Au point de pouvoir consentir des investissements tels que des salles comme la Sinan Erdem Arena (17.000 places), inaugurée en 2010 pour le championnat du monde de basket ou plus récemment encore la Fenerbahçe Ulker Arena (13.000 places), bâtie il y a quelques années pour un coût de 200 millions d'euros. "Ce sont des investissements rentables. Pour la salle du Fenerbahçe par exemple, c'est pratiquement sold out à chaque match d'Euroligue et 70% des tribunes environ sont remplies en championnat. Et cela ne va pas s'arrêter là car notre président de la fédération a actuellement un projet pour faire construire un tout nouveau complexe avec une salle de 10.000 places entourée d'infrastructures de logements et d'un centre de développement pour les jeunes basketteurs."
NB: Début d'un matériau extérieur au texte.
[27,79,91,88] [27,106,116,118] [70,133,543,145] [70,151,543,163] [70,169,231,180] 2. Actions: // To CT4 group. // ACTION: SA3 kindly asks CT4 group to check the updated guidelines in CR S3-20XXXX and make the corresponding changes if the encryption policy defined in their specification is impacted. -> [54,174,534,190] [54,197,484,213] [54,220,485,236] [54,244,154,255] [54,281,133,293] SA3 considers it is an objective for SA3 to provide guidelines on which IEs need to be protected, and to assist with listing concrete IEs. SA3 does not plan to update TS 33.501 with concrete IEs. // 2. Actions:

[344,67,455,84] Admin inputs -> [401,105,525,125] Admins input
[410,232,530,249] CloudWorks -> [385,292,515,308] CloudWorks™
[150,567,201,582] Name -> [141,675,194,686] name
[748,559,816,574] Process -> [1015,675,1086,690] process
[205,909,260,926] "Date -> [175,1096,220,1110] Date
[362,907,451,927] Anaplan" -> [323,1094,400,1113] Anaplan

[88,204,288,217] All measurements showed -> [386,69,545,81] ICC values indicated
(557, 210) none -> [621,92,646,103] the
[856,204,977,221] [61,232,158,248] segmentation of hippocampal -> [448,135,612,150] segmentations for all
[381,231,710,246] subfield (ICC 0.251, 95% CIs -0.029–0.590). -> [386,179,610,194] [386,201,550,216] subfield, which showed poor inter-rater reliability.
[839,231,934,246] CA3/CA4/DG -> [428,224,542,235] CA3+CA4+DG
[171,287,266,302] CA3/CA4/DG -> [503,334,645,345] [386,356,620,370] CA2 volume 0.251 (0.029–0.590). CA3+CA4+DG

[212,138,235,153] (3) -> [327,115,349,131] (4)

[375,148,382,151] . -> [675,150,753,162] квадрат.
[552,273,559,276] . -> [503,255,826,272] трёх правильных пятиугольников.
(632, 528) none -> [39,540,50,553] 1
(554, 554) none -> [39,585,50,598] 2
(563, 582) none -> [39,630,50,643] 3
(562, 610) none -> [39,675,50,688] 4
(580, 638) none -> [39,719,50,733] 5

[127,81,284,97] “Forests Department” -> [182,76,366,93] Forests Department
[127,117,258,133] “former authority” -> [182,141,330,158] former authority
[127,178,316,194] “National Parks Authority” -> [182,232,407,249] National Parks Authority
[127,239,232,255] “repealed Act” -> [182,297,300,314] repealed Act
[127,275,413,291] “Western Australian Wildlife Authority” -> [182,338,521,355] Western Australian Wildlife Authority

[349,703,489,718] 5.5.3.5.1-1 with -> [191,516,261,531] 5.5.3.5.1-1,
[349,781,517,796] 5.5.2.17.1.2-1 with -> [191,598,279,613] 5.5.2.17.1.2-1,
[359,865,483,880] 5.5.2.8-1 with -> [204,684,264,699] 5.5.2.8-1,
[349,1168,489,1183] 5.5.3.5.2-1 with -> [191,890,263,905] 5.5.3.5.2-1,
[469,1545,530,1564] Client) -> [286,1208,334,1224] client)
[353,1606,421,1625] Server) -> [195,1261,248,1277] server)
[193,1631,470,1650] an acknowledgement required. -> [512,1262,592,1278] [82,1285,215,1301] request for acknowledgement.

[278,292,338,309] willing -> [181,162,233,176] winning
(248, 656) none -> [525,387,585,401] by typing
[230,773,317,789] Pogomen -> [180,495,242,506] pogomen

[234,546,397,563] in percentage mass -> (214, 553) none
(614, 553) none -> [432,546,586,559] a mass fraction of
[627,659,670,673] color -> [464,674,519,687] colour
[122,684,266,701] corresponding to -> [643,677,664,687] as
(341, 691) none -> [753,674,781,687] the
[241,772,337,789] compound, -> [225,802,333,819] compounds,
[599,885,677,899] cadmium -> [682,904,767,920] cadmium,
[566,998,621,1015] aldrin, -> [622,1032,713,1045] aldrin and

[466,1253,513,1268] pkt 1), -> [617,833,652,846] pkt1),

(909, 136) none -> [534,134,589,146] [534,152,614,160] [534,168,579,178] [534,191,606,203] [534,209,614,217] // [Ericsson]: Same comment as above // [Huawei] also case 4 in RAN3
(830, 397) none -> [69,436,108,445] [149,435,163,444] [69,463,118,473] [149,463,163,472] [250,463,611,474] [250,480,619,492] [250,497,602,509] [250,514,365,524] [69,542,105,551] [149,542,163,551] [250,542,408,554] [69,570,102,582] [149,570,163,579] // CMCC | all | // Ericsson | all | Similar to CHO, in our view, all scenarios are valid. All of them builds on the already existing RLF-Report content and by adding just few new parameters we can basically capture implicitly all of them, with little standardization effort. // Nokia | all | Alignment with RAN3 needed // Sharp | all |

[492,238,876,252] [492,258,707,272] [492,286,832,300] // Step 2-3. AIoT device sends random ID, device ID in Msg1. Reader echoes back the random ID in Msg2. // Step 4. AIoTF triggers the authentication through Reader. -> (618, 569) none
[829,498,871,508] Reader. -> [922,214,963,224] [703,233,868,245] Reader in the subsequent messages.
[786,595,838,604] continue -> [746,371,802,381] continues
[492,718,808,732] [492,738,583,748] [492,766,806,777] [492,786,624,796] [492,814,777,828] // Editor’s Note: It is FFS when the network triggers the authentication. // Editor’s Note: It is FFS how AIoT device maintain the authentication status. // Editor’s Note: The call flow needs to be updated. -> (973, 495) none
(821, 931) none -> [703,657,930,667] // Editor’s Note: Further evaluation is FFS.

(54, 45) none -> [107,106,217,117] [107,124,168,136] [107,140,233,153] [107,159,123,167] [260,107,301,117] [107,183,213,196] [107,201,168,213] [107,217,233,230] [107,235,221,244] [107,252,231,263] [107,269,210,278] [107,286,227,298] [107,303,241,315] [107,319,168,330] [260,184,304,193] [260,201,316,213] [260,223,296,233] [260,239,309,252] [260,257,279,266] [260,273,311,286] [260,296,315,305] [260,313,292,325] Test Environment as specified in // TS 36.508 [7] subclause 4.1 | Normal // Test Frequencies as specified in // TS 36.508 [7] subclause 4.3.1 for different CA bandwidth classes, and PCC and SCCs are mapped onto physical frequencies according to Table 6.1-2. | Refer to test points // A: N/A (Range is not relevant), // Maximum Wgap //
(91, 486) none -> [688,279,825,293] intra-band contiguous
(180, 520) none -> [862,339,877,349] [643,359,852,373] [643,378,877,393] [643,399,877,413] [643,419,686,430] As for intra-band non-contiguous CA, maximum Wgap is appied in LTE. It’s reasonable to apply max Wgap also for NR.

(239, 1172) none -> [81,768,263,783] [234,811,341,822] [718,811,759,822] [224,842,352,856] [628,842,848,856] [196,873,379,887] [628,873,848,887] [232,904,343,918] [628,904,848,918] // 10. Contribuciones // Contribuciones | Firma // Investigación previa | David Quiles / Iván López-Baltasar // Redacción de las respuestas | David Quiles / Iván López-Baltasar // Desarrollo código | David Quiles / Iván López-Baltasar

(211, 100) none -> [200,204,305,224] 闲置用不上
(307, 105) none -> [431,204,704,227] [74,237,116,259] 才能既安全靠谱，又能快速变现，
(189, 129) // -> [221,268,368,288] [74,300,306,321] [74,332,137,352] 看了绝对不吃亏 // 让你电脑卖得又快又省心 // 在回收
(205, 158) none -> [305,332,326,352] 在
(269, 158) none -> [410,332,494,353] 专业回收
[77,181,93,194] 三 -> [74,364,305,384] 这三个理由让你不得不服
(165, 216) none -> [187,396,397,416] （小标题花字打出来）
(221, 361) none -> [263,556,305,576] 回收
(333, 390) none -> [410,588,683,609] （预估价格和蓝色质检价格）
La sélection nationale également en processus de (re)construction

Privée de ses joueurs NBA Ersan Ilyasova, Ömer Asik et Enes Kanter, ainsi que de son Américain naturalisé Bobby Dixon, la Turquie a débuté un nouvel élan cet été basé sur des jeunes talents comme Furkan Korkmaz et Cedi Osman, futur coéquipier de LeBron James à Cleveland. Ceux-ci sont encadrés par quelques vétérans plus expérimentés comme Sinan Güler ou Semih Erden. Supportée à chaque match par plus de 10.000 personnes dans cet Euro, la sélection turc, dont même le coaching staff a changé, est en plein processus de développement. "L'objectif n'est pas la course à une médaille cette année", précise Serbülent Sengun. "Le plus important est de poursuivre la reconstruction de l'équipe dans le bon sens. Il n'y a donc pas vraiment une grosse pression sur la sélection. La jeunesse est entrain d'éclore et on lui demande, prioritairement, de mouiller le maillot en faisant de son mieux." Et le public semble apprécier car il n'hésite pas à pousser son équipe durant 40 minutes à chaque match malgré un début de tournoi difficile au niveau des résultats.